Prompt:
Consider the entries given below. Count the lines that include "round" and give only the count.

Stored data
--------------------
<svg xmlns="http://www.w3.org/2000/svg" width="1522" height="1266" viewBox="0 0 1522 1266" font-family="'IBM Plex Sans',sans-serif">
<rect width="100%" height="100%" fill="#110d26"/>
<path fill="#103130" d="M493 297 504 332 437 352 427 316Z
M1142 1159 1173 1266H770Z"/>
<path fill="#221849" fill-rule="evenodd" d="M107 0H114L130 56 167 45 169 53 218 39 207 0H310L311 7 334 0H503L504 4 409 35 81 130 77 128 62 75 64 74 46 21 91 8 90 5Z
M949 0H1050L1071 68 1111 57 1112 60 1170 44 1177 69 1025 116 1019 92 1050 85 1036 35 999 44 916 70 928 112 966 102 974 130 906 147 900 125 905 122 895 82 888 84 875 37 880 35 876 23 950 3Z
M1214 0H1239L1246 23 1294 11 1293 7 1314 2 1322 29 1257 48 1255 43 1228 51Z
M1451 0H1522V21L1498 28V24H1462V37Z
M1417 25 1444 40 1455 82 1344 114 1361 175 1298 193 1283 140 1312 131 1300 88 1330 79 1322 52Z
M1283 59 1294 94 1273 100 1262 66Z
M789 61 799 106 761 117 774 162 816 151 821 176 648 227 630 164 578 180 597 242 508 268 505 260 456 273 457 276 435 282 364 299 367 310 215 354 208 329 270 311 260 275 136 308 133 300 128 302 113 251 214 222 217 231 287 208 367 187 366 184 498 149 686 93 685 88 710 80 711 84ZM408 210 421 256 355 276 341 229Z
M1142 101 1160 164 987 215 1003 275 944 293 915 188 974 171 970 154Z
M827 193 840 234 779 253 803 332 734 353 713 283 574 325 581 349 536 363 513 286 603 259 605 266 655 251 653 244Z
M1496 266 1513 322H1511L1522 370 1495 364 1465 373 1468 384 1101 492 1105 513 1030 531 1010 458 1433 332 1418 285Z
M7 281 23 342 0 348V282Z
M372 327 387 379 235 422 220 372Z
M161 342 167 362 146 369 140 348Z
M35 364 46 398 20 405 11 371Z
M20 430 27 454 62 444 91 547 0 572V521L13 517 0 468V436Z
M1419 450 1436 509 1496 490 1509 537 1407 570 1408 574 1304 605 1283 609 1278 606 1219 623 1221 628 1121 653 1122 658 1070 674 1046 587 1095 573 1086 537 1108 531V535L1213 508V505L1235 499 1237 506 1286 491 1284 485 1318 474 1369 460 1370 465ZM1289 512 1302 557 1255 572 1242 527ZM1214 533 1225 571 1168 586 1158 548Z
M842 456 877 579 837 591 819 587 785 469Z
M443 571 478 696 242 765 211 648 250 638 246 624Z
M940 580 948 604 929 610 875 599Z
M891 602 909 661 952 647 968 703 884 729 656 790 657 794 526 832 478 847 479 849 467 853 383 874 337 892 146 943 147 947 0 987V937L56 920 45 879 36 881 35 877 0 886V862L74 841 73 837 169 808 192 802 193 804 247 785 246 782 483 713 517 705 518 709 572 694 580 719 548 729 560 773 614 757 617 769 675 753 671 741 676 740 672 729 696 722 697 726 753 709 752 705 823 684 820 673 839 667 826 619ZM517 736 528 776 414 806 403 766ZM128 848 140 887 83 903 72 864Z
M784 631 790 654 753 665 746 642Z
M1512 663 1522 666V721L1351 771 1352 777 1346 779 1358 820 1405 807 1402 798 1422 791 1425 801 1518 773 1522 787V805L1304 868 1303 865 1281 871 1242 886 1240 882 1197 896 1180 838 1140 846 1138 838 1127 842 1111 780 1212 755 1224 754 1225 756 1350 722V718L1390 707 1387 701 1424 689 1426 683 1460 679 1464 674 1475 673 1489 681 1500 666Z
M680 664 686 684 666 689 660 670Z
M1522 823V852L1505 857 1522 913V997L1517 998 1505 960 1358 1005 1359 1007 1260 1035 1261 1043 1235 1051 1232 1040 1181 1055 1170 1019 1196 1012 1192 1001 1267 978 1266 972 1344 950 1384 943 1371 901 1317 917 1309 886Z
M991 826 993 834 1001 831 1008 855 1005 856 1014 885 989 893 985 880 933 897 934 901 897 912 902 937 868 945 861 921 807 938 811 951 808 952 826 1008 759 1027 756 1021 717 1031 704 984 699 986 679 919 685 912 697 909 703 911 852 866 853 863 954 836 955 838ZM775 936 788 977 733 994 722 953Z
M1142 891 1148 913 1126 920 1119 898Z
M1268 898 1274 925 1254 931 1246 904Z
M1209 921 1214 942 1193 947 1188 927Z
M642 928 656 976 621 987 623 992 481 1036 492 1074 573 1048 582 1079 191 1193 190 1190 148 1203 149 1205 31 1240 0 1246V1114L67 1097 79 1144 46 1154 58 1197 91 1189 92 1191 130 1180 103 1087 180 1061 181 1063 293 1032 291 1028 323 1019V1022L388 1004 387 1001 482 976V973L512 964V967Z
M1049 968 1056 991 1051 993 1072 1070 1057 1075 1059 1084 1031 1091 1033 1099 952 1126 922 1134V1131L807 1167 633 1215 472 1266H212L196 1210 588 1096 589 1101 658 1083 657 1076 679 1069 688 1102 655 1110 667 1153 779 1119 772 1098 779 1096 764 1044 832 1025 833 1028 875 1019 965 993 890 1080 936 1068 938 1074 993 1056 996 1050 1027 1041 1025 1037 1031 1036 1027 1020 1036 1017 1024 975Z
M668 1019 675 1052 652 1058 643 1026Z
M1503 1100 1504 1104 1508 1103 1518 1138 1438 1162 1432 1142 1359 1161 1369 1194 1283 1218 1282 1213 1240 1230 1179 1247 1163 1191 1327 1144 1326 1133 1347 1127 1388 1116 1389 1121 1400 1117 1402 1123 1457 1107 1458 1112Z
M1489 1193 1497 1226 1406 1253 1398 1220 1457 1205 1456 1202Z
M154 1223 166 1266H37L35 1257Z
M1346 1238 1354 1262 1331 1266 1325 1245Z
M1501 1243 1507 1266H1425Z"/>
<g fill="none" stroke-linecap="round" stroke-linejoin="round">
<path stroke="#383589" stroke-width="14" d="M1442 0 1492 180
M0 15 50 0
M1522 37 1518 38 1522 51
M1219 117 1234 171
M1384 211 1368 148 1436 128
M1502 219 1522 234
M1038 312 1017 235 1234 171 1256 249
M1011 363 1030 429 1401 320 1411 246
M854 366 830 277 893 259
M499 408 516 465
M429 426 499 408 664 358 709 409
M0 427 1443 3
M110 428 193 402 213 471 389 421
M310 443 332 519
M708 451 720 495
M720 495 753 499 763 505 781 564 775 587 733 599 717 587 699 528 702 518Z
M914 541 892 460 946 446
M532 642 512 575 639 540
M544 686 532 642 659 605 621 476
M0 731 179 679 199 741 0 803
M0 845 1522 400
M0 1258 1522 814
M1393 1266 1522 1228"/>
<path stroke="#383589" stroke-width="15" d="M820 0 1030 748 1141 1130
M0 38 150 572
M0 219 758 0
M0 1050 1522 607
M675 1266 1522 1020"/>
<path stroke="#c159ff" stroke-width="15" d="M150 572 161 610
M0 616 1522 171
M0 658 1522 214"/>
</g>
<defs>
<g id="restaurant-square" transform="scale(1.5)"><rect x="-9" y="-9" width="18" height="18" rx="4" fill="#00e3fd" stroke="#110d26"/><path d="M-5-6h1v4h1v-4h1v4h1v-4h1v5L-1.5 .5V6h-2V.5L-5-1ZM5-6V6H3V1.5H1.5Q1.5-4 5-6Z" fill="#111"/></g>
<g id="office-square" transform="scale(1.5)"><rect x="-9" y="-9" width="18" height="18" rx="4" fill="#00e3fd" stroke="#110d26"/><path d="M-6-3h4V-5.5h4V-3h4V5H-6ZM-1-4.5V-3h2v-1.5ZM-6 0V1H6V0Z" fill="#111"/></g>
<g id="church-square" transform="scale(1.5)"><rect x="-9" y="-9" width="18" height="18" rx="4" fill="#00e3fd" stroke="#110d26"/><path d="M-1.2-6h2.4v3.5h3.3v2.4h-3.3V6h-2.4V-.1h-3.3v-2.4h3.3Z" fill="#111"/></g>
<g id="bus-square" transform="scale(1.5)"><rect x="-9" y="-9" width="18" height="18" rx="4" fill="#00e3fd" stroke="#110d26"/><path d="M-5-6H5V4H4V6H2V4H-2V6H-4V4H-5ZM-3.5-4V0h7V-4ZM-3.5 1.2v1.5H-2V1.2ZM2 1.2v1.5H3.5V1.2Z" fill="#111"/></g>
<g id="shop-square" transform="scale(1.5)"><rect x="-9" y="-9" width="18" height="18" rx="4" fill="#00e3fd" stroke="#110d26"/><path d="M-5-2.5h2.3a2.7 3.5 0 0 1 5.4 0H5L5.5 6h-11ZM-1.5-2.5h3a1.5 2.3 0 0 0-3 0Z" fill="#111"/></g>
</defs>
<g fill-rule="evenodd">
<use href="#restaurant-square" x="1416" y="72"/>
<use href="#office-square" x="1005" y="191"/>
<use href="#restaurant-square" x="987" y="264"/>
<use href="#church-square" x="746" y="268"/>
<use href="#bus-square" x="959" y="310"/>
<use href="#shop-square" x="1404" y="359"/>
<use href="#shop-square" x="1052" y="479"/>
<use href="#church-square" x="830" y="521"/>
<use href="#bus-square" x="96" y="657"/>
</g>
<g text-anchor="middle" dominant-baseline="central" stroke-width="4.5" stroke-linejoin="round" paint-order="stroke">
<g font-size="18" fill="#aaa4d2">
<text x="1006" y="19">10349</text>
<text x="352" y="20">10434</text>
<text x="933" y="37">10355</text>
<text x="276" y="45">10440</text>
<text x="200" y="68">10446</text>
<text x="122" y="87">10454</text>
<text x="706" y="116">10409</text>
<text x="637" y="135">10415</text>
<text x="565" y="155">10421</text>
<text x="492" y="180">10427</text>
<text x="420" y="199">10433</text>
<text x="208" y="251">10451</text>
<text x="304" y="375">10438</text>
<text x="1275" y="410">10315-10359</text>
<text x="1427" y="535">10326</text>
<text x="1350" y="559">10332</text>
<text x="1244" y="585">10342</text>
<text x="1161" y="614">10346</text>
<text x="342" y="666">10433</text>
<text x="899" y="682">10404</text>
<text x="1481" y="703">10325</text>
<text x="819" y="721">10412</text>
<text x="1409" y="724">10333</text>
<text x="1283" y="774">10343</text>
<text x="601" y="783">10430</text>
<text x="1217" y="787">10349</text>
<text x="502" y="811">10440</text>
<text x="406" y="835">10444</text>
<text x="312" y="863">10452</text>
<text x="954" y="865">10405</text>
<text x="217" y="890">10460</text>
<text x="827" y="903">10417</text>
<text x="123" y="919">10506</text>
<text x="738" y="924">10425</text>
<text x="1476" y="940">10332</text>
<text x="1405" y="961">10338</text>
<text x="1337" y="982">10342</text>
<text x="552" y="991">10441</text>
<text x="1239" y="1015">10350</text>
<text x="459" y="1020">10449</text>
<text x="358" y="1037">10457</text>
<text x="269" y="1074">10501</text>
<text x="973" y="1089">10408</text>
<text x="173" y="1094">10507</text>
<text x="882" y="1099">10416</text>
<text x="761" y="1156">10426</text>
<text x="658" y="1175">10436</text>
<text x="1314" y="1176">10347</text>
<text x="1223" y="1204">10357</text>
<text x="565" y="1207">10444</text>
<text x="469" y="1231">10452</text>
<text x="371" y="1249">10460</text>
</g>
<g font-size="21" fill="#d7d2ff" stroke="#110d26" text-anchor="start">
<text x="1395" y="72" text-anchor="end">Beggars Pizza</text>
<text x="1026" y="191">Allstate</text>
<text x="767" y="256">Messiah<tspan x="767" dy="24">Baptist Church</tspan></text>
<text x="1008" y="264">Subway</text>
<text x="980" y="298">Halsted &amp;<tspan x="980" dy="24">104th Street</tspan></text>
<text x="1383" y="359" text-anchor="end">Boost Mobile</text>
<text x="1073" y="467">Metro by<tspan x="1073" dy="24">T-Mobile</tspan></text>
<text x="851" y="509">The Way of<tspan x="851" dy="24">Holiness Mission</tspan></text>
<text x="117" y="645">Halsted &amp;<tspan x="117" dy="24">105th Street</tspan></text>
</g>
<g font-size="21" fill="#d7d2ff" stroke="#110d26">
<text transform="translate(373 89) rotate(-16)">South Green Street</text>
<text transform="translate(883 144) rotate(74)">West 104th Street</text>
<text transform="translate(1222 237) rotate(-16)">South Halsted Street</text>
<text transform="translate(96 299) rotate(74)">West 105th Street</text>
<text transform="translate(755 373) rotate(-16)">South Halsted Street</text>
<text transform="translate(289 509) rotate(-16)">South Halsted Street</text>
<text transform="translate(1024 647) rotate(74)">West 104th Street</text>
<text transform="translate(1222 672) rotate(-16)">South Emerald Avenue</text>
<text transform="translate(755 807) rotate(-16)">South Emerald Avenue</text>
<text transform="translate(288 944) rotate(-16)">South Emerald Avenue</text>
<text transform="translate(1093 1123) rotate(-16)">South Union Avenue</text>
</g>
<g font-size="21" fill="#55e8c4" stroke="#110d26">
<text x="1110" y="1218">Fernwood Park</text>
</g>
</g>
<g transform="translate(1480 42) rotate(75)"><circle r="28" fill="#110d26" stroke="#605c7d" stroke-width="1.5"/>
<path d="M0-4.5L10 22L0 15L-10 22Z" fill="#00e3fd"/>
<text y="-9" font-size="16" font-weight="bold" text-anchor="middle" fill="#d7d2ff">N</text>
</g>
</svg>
--------------------
Answer to the problem:
2